Well, I can't say that I'm feeling much better, but it has been nice to be able to sit back and let others take care of the kids - especially Ellie. It's been a good break for me to not have to even do all of the thinking about what to feed her, etc. So feeling poorly has it's perks. :-) Bless Loretta's heart, she's been doing enough thinking and working for three people. Reni has been cooking and Mike's been doing lots of cleanup. (Reni and Mike are John's aunt and uncle - John's dad is Loretta and Reni's brother.) John's grandma has been faithfully folding any and all laundry that I take out of the dryer - and there've been many loads... John's cousin Lauren also lives here and when she's not at work she helps feed and entertain Ethan and run errands. So as you can see I've been rather pampered these days! (And you'll have to forgive the small twinge of self-satisfaction that I get when I see how many people it takes to keep our little family going - I KNEW there was a reason why I feel so tired when I'm home alone with the kids!) There is some other family in the area that we can't wait to see. I keep praying that we can all just get over this sickness so we can get down to the serious business of having FUN!!

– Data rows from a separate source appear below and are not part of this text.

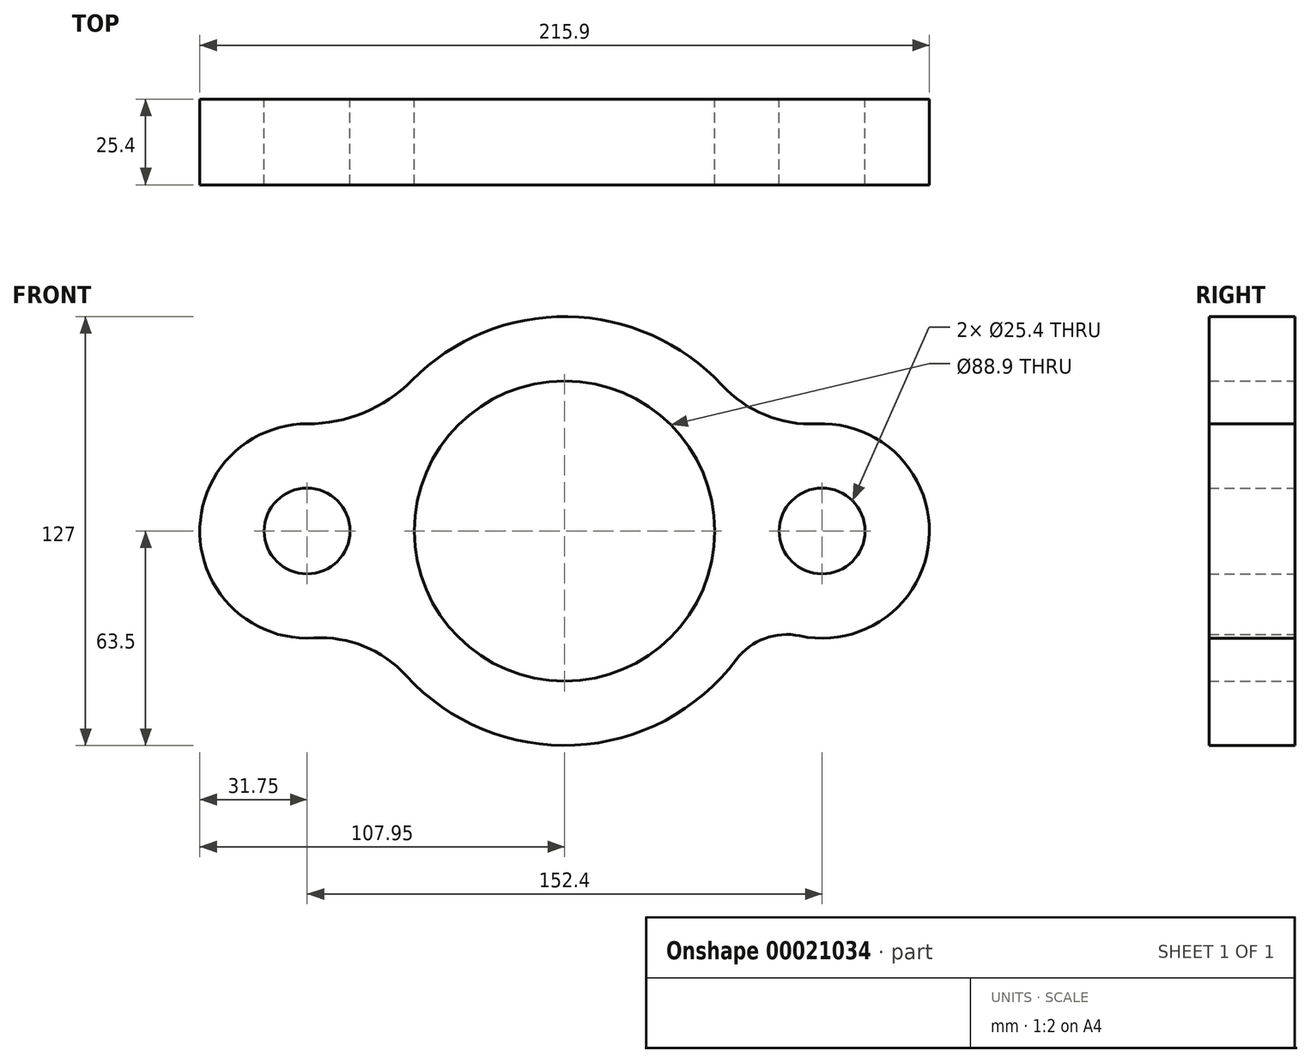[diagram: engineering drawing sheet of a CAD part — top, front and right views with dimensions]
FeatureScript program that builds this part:
annotation { "Feature Type Name" : "Feature", "Feature Type Description" : "" }
export const myFeature = defineFeature(function(context is Context, id is Id, definition is map)
    precondition{}
    {
        {
            var Q0;
            Q0=qCreatedBy(makeId("Front.planeOp"),FACE);
            var sketch = newSketch(context, id + "F0", { "sketchPlane" : qUnion([Q0])});
            skCircle(sketch, "E0", {"center": v(0, 0) * mm, "radius": 44.45 * mm});
            skCircle(sketch, "E1", {"center": v(-76.2, 0) * mm, "radius": 12.7 * mm});
            skCircle(sketch, "E2", {"center": v(76.2, 0) * mm, "radius": 12.7 * mm});
            skArc(sketch, "E3", {"start": v(-46.94, -42.77) * mm, "mid": v(3.04, -63.43) * mm, "end": v(50.8, -38.09) * mm});
            skArc(sketch, "E4", {"start": v(-76.1, 31.75) * mm, "mid": v(-107.94, -0.92) * mm, "end": v(-74.26, -31.7) * mm});
            skArc(sketch, "E5", {"start": v(69.58, -31.05) * mm, "mid": v(107.85, -2.58) * mm, "end": v(74.7, 31.71) * mm});
            skArc(sketch, "E6", {"start": v(-76.1, 31.75) * mm, "mid": v(-59.35, 35.07) * mm, "end": v(-45.2, 44.6) * mm});
            skArc(sketch, "E7", {"start": v(46.54, 43.2) * mm, "mid": v(59.34, 34.35) * mm, "end": v(74.7, 31.71) * mm});
            skArc(sketch, "E8", {"start": v(-46.94, -42.77) * mm, "mid": v(-59.34, -34.13) * mm, "end": v(-74.26, -31.7) * mm});
            skArc(sketch, "E9", {"start": v(69.58, -31.05) * mm, "mid": v(59.16, -31.83) * mm, "end": v(50.8, -38.09) * mm});
            skArc(sketch, "E10.trimOffspring", {"start": v(46.54, 43.2) * mm, "mid": v(0.97, 63.5) * mm, "end": v(-45.2, 44.6) * mm});
            skSolve(sketch);
        }
        {
            var Q0;
            Q0 = qSketchRegion(id + "F0", true);
            extrude(context, id + "F1", {"entities" : qUnion([Q0]), "depth" : 25.4 * mm});
        }
    });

John has been helping with the kids - often getting up with Ethan so that I can sleep in with Ellie. He has also been running around planning forays into the mountains. He's taken some drives around to look at scenery on the days that have been too soggy to do much hiking. When John's eyes roam to the mountains I can almost see the same look that a horse gets when you dangle a carrot just out of his reach. My sweet husband is absolutely driven to explore.
And speaking of husbands... just the other day John and I went out for lunch. I didn't feel great, but it was so nice just to be out together. We sat in a booth of the restaurant and simply enjoyed each other's company. It was a great big booth, and as is his way, John sat down beside me insead of across from me. As I am left-handed and he is right, we are able to eat an entire meal holding hands or with his arm around me. John commented that he almost felt guilty that given all of the stress and strain of the past year, we could be so happy. And that's the plain and beautiful truth of it - God has just blessed us with such joy in each other. It's funny because we really don't have a lot in common as far as interests and activities, but we love to enjoy a meal together and talk a while. Sure, there is still the daily work of a relationship - choosing to be kind to each other in the little things; him choosing to act in a loving way towards me; and me choosing to respect him... But when it all comes down to it, we truly feel blessed by God in that the joy comes easily. I still have a vivid memory of the first time we came home from the hospital with Ellie last October. She had been in the hospital for a month, and I had slept at the hospital for the entire time. Finally we were home and the kids were tucked into their beds. Once we were settled into our bed for the night, I started crying and as John held me, I admitted that I felt like I should be happy, but that somehow we would never be able to be happy again. Feeling joy at a time when life as we knew it was unravelling somehow just seemed wrong. And then something wonderful started to happen. The little joyful moments over the months have begun to string together in such a way that joy has become second nature...
And now on to pictures!
Back in New York:
Michael and Kathy in my favorite little French restaurant that's close to the hospital.
Michael and our little buddy:
The gorgeous view from Mike and Reni's home.
The view of Bigfork and Flathead Lake from Jewel Basin.
A few of the many sweet moments since our arrival in Montana:
And so... goodnight dear family and friends. Even in our lovely time of rest and recharge we are thankful for your love and prayers. You are never far from my thoughts.